# Records from a collection
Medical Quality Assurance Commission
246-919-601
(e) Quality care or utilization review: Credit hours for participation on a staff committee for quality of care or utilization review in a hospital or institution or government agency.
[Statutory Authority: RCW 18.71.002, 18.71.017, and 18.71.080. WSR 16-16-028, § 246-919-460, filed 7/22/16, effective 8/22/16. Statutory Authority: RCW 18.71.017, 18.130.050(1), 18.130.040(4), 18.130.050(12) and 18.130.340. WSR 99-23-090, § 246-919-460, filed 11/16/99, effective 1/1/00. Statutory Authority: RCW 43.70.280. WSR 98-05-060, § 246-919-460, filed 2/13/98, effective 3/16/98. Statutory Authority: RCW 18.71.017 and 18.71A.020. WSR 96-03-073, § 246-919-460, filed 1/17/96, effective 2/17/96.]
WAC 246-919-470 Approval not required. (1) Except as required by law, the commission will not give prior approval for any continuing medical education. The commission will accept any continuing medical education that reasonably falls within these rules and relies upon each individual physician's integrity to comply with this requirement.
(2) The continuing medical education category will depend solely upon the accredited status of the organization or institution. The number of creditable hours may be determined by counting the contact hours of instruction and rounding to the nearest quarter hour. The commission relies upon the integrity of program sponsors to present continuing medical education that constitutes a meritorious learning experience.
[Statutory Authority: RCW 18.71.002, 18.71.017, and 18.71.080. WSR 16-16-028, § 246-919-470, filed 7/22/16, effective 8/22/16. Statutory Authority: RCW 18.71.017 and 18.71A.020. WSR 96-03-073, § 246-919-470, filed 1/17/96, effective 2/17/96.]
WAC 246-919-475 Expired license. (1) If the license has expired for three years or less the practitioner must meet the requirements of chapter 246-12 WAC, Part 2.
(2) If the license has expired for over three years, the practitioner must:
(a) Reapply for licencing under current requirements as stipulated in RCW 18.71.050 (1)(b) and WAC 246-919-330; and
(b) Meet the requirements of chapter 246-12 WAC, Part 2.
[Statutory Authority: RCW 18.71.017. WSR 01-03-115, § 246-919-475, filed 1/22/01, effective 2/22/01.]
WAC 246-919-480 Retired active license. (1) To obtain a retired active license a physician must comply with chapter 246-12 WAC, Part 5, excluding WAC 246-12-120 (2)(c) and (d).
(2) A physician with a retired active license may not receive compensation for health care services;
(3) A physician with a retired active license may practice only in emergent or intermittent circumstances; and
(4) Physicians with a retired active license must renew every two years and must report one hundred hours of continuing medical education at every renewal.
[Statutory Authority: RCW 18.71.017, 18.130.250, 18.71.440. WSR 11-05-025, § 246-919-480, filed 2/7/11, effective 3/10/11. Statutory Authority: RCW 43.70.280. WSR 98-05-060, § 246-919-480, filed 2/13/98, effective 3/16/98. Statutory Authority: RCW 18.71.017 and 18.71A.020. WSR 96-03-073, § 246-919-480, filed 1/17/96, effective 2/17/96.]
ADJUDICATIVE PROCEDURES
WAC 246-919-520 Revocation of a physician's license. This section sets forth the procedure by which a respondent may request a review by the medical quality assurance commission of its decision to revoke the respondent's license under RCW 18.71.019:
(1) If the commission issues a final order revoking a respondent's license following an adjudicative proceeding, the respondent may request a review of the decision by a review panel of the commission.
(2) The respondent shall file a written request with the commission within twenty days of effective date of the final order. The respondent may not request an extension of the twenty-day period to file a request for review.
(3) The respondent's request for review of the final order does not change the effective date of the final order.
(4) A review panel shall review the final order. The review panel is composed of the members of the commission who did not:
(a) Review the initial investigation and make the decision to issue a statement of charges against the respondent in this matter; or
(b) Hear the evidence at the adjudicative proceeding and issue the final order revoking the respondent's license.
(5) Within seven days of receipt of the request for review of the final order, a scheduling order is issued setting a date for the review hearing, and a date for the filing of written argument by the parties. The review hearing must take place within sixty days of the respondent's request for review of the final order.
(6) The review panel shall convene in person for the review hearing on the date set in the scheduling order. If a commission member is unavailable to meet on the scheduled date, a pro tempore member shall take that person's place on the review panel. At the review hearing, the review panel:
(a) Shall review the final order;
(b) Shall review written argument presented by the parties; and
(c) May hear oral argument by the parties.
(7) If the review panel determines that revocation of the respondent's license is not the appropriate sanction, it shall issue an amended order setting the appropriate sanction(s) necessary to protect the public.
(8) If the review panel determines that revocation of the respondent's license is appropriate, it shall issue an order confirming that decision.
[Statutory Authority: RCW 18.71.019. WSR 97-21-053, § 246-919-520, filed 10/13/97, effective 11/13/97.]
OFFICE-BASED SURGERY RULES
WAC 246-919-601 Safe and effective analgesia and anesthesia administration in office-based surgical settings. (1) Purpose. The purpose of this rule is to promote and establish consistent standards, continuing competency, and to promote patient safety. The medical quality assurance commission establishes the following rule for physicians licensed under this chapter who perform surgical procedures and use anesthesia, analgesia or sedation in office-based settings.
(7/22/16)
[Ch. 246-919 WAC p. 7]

# Requirement
Retype the entries word for word.

# Solved problem
Medical Quality Assurance Commission
246-919-601
(e) Quality care or utilization review: Credit hours for participation on a staff committee for quality of care or utilization review in a hospital or institution or government agency.
[Statutory Authority: RCW 18.71.002, 18.71.017, and 18.71.080. WSR 16-16-028, § 246-919-460, filed 7/22/16, effective 8/22/16. Statutory Authority: RCW 18.71.017, 18.130.050(1), 18.130.040(4), 18.130.050(12) and 18.130.340. WSR 99-23-090, § 246-919-460, filed 11/16/99, effective 1/1/00. Statutory Authority: RCW 43.70.280. WSR 98-05-060, § 246-919-460, filed 2/13/98, effective 3/16/98. Statutory Authority: RCW 18.71.017 and 18.71A.020. WSR 96-03-073, § 246-919-460, filed 1/17/96, effective 2/17/96.]
WAC 246-919-470 Approval not required. (1) Except as required by law, the commission will not give prior approval for any continuing medical education. The commission will accept any continuing medical education that reasonably falls within these rules and relies upon each individual physician's integrity to comply with this requirement.
(2) The continuing medical education category will depend solely upon the accredited status of the organization or institution. The number of creditable hours may be determined by counting the contact hours of instruction and rounding to the nearest quarter hour. The commission relies upon the integrity of program sponsors to present continuing medical education that constitutes a meritorious learning experience.
[Statutory Authority: RCW 18.71.002, 18.71.017, and 18.71.080. WSR 16-16-028, § 246-919-470, filed 7/22/16, effective 8/22/16. Statutory Authority: RCW 18.71.017 and 18.71A.020. WSR 96-03-073, § 246-919-470, filed 1/17/96, effective 2/17/96.]
WAC 246-919-475 Expired license. (1) If the license has expired for three years or less the practitioner must meet the requirements of chapter 246-12 WAC, Part 2.
(2) If the license has expired for over three years, the practitioner must:
(a) Reapply for licencing under current requirements as stipulated in RCW 18.71.050 (1)(b) and WAC 246-919-330; and
(b) Meet the requirements of chapter 246-12 WAC, Part 2.
[Statutory Authority: RCW 18.71.017. WSR 01-03-115, § 246-919-475, filed 1/22/01, effective 2/22/01.]
WAC 246-919-480 Retired active license. (1) To obtain a retired active license a physician must comply with chapter 246-12 WAC, Part 5, excluding WAC 246-12-120 (2)(c) and (d).
(2) A physician with a retired active license may not receive compensation for health care services;
(3) A physician with a retired active license may practice only in emergent or intermittent circumstances; and
(4) Physicians with a retired active license must renew every two years and must report one hundred hours of continuing medical education at every renewal.
[Statutory Authority: RCW 18.71.017, 18.130.250, 18.71.440. WSR 11-05-025, § 246-919-480, filed 2/7/11, effective 3/10/11. Statutory Authority: RCW 43.70.280. WSR 98-05-060, § 246-919-480, filed 2/13/98, effective 3/16/98. Statutory Authority: RCW 18.71.017 and 18.71A.020. WSR 96-03-073, § 246-919-480, filed 1/17/96, effective 2/17/96.]
ADJUDICATIVE PROCEDURES
WAC 246-919-520 Revocation of a physician's license. This section sets forth the procedure by which a respondent may request a review by the medical quality assurance commission of its decision to revoke the respondent's license under RCW 18.71.019:
(1) If the commission issues a final order revoking a respondent's license following an adjudicative proceeding, the respondent may request a review of the decision by a review panel of the commission.
(2) The respondent shall file a written request with the commission within twenty days of effective date of the final order. The respondent may not request an extension of the twenty-day period to file a request for review.
(3) The respondent's request for review of the final order does not change the effective date of the final order.
(4) A review panel shall review the final order. The review panel is composed of the members of the commission who did not:
(a) Review the initial investigation and make the decision to issue a statement of charges against the respondent in this matter; or
(b) Hear the evidence at the adjudicative proceeding and issue the final order revoking the respondent's license.
(5) Within seven days of receipt of the request for review of the final order, a scheduling order is issued setting a date for the review hearing, and a date for the filing of written argument by the parties. The review hearing must take place within sixty days of the respondent's request for review of the final order.
(6) The review panel shall convene in person for the review hearing on the date set in the scheduling order. If a commission member is unavailable to meet on the scheduled date, a pro tempore member shall take that person's place on the review panel. At the review hearing, the review panel:
(a) Shall review the final order;
(b) Shall review written argument presented by the parties; and
(c) May hear oral argument by the parties.
(7) If the review panel determines that revocation of the respondent's license is not the appropriate sanction, it shall issue an amended order setting the appropriate sanction(s) necessary to protect the public.
(8) If the review panel determines that revocation of the respondent's license is appropriate, it shall issue an order confirming that decision.
[Statutory Authority: RCW 18.71.019. WSR 97-21-053, § 246-919-520, filed 10/13/97, effective 11/13/97.]
OFFICE-BASED SURGERY RULES
WAC 246-919-601 Safe and effective analgesia and anesthesia administration in office-based surgical settings. (1) Purpose. The purpose of this rule is to promote and establish consistent standards, continuing competency, and to promote patient safety. The medical quality assurance commission establishes the following rule for physicians licensed under this chapter who perform surgical procedures and use anesthesia, analgesia or sedation in office-based settings.
(7/22/16)
[Ch. 246-919 WAC p. 7]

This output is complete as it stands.